Expected Results:  Being able to (optionally) specify a different setup for
different pcmcia network cards. For example, something based on the MAC address,
or the MAC address family (i.e. the manufacturer part).

Additional info:

Comment 1 Harald Hoyer 2002-06-26 10:23:27 UTC
just make the one ethernet card eth1 and bind it to the MAC address..
see attached snapshot...

Comment 2 Harald Hoyer 2002-06-26 10:24:20 UTC
Created attachment 62704 [details]
snapshot

Comment 3 diego.santacruz 2002-06-26 11:24:15 UTC
I cannot make one ethernet card eth1 since it's PCMCIA.

If I make one of the cards eth1 (as in snapshot), then it will not come up when
I insert it into the PCMCIA slot, since PCMCIA will always give eth0 as the name
of the device and hotplug will thus execute "ifup eth0". Then ifup will take the
/etc/sysconfig/network-scripts/ifcfg-eth0 config file (which is for the other
card). It will notice that the HWADDR does not match, and will try to name eth0
the device with the HWADDR in icfg-eth0, which is not the one that I inserted,
so it bails out and the network is not started.
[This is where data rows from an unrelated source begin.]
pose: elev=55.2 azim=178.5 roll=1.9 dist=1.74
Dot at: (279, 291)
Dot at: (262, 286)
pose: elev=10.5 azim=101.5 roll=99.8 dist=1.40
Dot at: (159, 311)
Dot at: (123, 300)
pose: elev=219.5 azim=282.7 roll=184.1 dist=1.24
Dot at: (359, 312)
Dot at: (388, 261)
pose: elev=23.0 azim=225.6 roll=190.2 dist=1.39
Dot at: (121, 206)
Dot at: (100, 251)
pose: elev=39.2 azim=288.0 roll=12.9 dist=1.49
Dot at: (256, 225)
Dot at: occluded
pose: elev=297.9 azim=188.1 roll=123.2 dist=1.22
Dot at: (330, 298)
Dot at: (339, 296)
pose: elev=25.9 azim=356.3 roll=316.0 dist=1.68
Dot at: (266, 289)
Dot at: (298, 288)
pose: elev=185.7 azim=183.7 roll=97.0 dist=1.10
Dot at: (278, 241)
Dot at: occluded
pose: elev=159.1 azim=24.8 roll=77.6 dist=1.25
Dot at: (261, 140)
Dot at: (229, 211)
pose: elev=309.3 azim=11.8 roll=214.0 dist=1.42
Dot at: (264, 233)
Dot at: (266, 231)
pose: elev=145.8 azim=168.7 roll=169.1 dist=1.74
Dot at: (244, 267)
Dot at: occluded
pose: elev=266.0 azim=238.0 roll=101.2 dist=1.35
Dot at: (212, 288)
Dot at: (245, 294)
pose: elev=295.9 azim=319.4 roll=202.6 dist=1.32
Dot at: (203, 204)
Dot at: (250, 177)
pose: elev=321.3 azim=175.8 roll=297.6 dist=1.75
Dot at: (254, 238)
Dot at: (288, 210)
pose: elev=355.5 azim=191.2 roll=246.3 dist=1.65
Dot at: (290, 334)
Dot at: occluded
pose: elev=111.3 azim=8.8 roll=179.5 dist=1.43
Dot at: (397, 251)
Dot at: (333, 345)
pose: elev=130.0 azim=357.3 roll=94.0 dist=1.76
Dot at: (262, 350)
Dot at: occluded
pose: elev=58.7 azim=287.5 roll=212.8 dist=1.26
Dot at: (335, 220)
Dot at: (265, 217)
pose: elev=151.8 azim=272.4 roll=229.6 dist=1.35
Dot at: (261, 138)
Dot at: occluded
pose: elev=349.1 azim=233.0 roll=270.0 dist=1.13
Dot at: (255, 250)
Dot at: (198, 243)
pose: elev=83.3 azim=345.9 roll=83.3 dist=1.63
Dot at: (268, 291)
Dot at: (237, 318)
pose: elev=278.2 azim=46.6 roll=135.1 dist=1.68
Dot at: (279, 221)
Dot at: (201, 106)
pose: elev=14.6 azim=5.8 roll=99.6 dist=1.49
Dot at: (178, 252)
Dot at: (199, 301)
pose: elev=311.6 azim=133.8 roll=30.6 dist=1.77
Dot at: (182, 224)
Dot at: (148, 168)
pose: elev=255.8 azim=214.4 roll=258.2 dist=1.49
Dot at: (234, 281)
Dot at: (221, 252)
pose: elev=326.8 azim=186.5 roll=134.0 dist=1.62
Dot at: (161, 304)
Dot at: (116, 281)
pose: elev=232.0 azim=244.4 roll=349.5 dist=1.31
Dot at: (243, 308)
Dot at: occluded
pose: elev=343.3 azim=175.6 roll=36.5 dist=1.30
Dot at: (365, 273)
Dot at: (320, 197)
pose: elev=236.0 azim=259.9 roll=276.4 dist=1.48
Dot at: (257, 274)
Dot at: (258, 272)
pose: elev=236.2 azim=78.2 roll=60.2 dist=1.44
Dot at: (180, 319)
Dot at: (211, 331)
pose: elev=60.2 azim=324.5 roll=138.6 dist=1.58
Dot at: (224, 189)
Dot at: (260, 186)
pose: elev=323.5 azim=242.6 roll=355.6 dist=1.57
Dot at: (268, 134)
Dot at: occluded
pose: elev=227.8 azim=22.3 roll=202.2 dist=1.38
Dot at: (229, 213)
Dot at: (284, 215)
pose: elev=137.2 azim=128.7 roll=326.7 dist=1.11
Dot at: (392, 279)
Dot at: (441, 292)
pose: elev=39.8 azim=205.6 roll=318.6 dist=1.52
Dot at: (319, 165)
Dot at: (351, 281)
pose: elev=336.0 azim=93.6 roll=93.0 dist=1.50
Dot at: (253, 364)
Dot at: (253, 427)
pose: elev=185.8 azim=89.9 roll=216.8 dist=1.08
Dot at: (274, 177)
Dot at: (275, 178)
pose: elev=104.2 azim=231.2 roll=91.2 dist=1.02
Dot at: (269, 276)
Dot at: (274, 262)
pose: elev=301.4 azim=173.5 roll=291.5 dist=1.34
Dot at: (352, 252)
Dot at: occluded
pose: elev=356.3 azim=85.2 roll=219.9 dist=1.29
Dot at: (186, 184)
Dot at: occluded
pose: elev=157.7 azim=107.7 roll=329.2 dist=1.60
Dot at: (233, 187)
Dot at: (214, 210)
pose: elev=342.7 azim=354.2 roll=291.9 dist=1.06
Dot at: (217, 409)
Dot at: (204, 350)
I guess that either pcmcia should find a suitable name to give to the inserted
interface (in this case eth1) or that ifup should have some mechanism so handle
the fact that eth0 can refer to one of a set of interfaces (or something of the
like).

Packages:
kernel-pcmcia-cs-3.1.27-10
initscripts-6.67-1
hotplug-2001_04_24-11

Comment 4 Harald Hoyer 2002-10-23 09:43:46 UTC
first beta of erratum is available at:
ftp://people.redhat.com/harald/redhat-config-network/1.0.1-1/

Most of the bugs reported have been removed, but as in every software change,
there could be new bugs introduced.

Please report bugs against this with explicitly stating the 1.0.1 version... Thx
and please test.

Comment 5 diego.santacruz 2002-10-23 10:01:52 UTC
Sorry, but now I'm running RedHat 8.0 which has redhat-config-network-1.1.20-1,
so I cannot test the change.

Comment 6 Harald Hoyer 2002-10-23 10:14:24 UTC
does it work to assign both devices to eth0?
you may also use profiles..

Comment 7 diego.santacruz 2002-10-23 11:19:44 UTC
Under RedHat 8.0 it is not possible to assign both devices to eth0, unless they
appear under different profiles. Not very user-friendly to have to switch
profiles in order to plug another card, but at least there is an option.

I think that when it comes to pluggable network cards (such as PCMCIA) it should
be possible to bind the configuration to the card (maybe by checking its MAC
address) and not to a device name (such as eth0).